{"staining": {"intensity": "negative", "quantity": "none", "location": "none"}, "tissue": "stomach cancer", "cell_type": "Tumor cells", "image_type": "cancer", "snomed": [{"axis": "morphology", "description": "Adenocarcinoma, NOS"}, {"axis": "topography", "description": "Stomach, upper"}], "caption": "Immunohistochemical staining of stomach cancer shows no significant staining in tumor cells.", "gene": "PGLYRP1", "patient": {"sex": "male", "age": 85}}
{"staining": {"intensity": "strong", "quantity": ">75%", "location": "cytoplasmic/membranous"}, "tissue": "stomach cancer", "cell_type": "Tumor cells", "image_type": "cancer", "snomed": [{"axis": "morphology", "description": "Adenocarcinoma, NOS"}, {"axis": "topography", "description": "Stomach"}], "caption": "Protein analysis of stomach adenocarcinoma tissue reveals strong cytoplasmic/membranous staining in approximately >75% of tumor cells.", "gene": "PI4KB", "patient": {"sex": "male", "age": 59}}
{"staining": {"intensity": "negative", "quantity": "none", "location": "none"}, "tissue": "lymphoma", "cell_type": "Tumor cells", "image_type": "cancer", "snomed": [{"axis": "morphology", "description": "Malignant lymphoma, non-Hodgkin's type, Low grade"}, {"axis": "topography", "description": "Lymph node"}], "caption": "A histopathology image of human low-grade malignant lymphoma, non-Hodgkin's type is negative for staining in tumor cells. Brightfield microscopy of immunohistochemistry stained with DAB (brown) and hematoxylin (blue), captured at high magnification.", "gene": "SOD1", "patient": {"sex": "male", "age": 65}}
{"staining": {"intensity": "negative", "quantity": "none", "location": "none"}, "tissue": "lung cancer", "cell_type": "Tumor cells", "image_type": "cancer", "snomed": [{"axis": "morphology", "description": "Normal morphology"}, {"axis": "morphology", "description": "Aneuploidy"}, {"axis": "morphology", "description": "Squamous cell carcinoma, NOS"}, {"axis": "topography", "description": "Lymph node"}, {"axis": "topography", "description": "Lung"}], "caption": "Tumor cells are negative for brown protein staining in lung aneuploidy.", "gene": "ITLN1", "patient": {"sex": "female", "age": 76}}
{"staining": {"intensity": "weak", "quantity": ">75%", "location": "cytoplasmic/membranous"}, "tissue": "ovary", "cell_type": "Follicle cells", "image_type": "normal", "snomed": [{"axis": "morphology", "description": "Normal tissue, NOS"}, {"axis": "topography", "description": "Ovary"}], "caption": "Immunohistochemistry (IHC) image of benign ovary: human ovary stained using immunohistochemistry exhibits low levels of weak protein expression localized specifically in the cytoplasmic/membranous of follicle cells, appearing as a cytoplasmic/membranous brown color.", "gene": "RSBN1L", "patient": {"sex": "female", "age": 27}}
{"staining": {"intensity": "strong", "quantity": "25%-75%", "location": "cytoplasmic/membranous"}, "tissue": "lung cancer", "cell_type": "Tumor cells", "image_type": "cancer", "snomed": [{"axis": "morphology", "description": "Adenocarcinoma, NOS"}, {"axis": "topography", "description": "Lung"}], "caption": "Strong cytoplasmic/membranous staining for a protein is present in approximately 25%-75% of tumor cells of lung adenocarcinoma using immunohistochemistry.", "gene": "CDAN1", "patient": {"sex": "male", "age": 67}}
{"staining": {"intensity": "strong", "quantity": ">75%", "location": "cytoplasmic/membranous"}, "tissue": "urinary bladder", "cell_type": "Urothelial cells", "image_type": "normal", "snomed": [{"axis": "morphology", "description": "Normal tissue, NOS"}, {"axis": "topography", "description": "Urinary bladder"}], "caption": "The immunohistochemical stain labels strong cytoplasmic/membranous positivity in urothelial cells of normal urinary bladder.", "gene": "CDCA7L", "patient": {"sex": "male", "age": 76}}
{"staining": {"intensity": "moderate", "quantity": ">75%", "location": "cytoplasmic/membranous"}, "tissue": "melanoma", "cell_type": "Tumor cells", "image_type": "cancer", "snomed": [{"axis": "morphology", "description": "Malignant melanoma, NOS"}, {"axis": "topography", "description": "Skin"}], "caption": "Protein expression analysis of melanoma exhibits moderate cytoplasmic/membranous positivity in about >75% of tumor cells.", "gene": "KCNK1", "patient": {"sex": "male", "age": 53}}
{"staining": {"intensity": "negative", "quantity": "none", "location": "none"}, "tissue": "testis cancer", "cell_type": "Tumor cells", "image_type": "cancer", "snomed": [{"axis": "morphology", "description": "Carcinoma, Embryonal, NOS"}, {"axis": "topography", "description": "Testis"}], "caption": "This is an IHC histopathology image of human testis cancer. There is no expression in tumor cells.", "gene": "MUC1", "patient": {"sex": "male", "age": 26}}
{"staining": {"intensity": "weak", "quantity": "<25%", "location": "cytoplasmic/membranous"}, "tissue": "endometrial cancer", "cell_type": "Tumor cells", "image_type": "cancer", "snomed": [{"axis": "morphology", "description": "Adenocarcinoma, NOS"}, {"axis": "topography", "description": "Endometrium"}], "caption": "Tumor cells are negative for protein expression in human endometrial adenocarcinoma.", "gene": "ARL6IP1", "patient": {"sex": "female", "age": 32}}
====================
**What the task asks**. Write out word for word only the lines from the one with "expression analysis of" to the end of the material, both ends included.

**Written solution**.
{"staining": {"intensity": "moderate", "quantity": ">75%", "location": "cytoplasmic/membranous"}, "tissue": "melanoma", "cell_type": "Tumor cells", "image_type": "cancer", "snomed": [{"axis": "morphology", "description": "Malignant melanoma, NOS"}, {"axis": "topography", "description": "Skin"}], "caption": "Protein expression analysis of melanoma exhibits moderate cytoplasmic/membranous positivity in about >75% of tumor cells.", "gene": "KCNK1", "patient": {"sex": "male", "age": 53}}
{"staining": {"intensity": "negative", "quantity": "none", "location": "none"}, "tissue": "testis cancer", "cell_type": "Tumor cells", "image_type": "cancer", "snomed": [{"axis": "morphology", "description": "Carcinoma, Embryonal, NOS"}, {"axis": "topography", "description": "Testis"}], "caption": "This is an IHC histopathology image of human testis cancer. There is no expression in tumor cells.", "gene": "MUC1", "patient": {"sex": "male", "age": 26}}
{"staining": {"intensity": "weak", "quantity": "<25%", "location": "cytoplasmic/membranous"}, "tissue": "endometrial cancer", "cell_type": "Tumor cells", "image_type": "cancer", "snomed": [{"axis": "morphology", "description": "Adenocarcinoma, NOS"}, {"axis": "topography", "description": "Endometrium"}], "caption": "Tumor cells are negative for protein expression in human endometrial adenocarcinoma.", "gene": "ARL6IP1", "patient": {"sex": "female", "age": 32}}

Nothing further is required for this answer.